Cogí el cuarto de dólar que utilizaba como referencia y le di la vuelta. Lo hice girar lentamente mientras lo observaba y, de pronto, apareció ante mí la solución. La coincidencia era tan clara y precisa que me sorprendió y me emocionó. En efecto, el objeto que había empezado a oxidarse bajo el cadáver de Emily Steiner era una moneda de cuarto de dólar. Pero la marca correspondía a la otra cara: el contorno parecido al de un ave era la muesca correspondiente a los ojos de George Washington y la cabeza y el pico eran la orgullosa coronilla y los rizos de la peluca empolvada de nuestro primer presidente. Tal cosa, naturalmente, sólo era perceptible si volvía la moneda de modo que Washington mirase hacia el borde de la mesa, con su nariz aristocrática apuntando a mi rodilla.

¿Dónde podía haber estado el cuerpo de Emily? Había muchísimos lugares en los que una moneda de cuarto de dólar caída en el suelo podía pasar inadvertida. Pero también había trazas de pintura y de médula vegetal. ¿Dónde podía una encontrar médula vegetal y un cuarto de dólar? En un sótano, probablemente; en un sótano donde alguna vez se hubiera hecho algo que involucrase médula vegetal, pinturas y maderas como la de nogal y la de caoba.

Tal vez alguien había utilizado el sótano como taller donde dedicarse a su afición. ¿Y cuál podía ser ésta? ¿Limpiar piezas de joyería?
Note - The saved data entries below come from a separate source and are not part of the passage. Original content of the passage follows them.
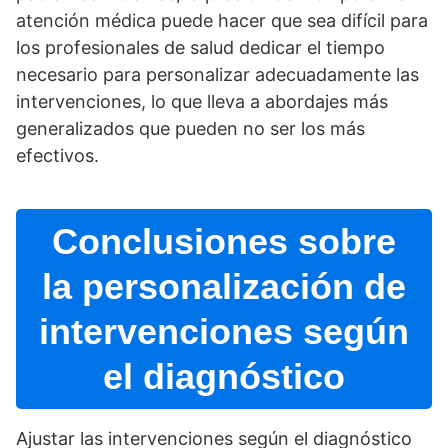
atención médica puede hacer que sea difí­cil para
los profesionales de salud dedicar el tiempo
necesario para personalizar adecuadamente las
intervenciones, lo que lleva a abordajes más
generalizados que pueden no ser los más
efectivos.
Conclusiones sobre
la personalización de
intervenciones según
el diagnóstico
Ajustar las intervenciones según el diagnóstico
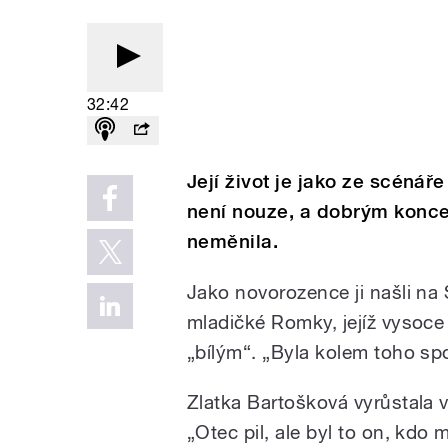
32:42
Její život je jako ze scénář
není nouze, a dobrým koncem
neměnila.
Jako novorozence ji našli na
mladičké Romky, jejíž vysoce 
„bílým“. „Byla kolem toho sp
Zlatka Bartošková vyrůstala v
„Otec pil, ale byl to on, kdo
No, eso no encajaba. ¿Reparar relojes, tal vez? Tampoco parecía que fuera eso. Entonces recordé los relojes de la casa de Denesa Steiner y el pulso se me aceleró un poco más. Me pregunté si su difunto marido habría reparado relojes como trabajo extra. Me pregunté si habría utilizado el sótano como taller y la médula vegetal para sujetar los pequeños engranajes y proceder a su limpieza.

Wesley mantenía la respiración lenta y acompasada que quien está profundamente dormido. Se frotó la mejilla como si algo se hubiera posado en ella; después, tiró de la sábana y se tapó hasta las orejas. Saqué la guía de teléfonos y busqué el del hijo del hombre que había trabajado en Shuford Mills. Había dos Robert Kelsey, el «hijo» y el «tercero». Descolgué el teléfono.
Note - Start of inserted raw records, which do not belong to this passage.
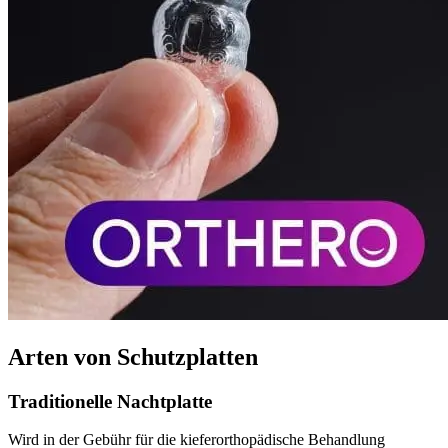
Arten von Schutzplatten
Traditionelle Nachtplatte
Wird in der Gebühr für die kieferorthopädische Behandlung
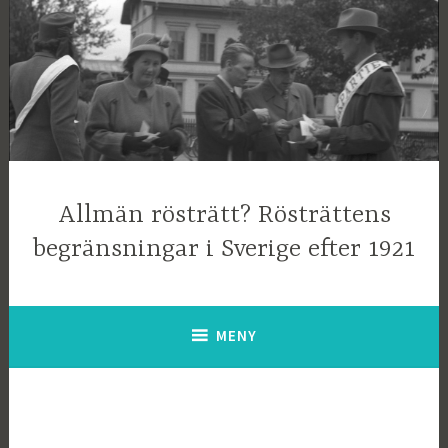
Hoppa
till
innehåll
Allmän rösträtt? Rösträttens
begränsningar i Sverige efter 1921
MENY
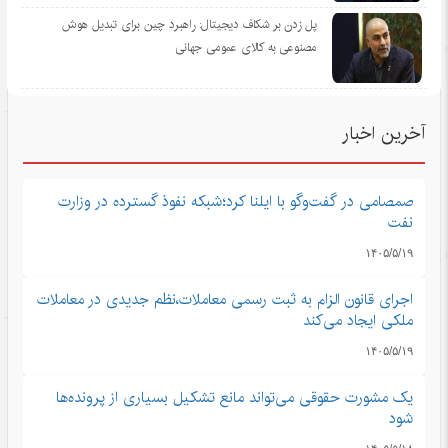
پل زدن بر شکاف دیجیتال: راهبرد چین برای تبدیل هوش
مصنوعی به کالای عمومی جهانی
آخرین اخبار
صمصامی در گفت‌وگو با ایلنا کرد؛شبکه نفوذ گسترده در وزارت
نفت
۱۴۰۵/۵/۱۹
اجرای قانون الزام به ثبت رسمی معاملات،نظم جدیدی در معاملات
ملکی ایجاد می‌کند
۱۴۰۵/۵/۱۹
یک مشورت حقوقی می‌تواند مانع تشکیل بسیاری از پرونده‌ها
شود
—¿Diga? —respondió una voz de mujer.

—¿Es la señora Kelsey?

—Depende de si pregunta por Myrtle o por mí.

—Busco a Rob Kelsey, hijo.

—¡Ah! —Soltó una risilla y percibí que era una mujer dulce y amistosa—. En ese caso, seguro que no pregunta por mí. Pero Rob ha salido. Está en la iglesia. Algunos domingos ayuda en la comunión, ¿sabe?, y tiene que ir más temprano.

Me asombró que me proporcionara aquella información sin preguntar siquiera quién quería saberlo. De nuevo, me conmovió que todavía existieran lugares en el mundo donde la gente se mostrara tan confiada.

—¿A qué iglesia se refiere? —pregunté a la señora Kelsey.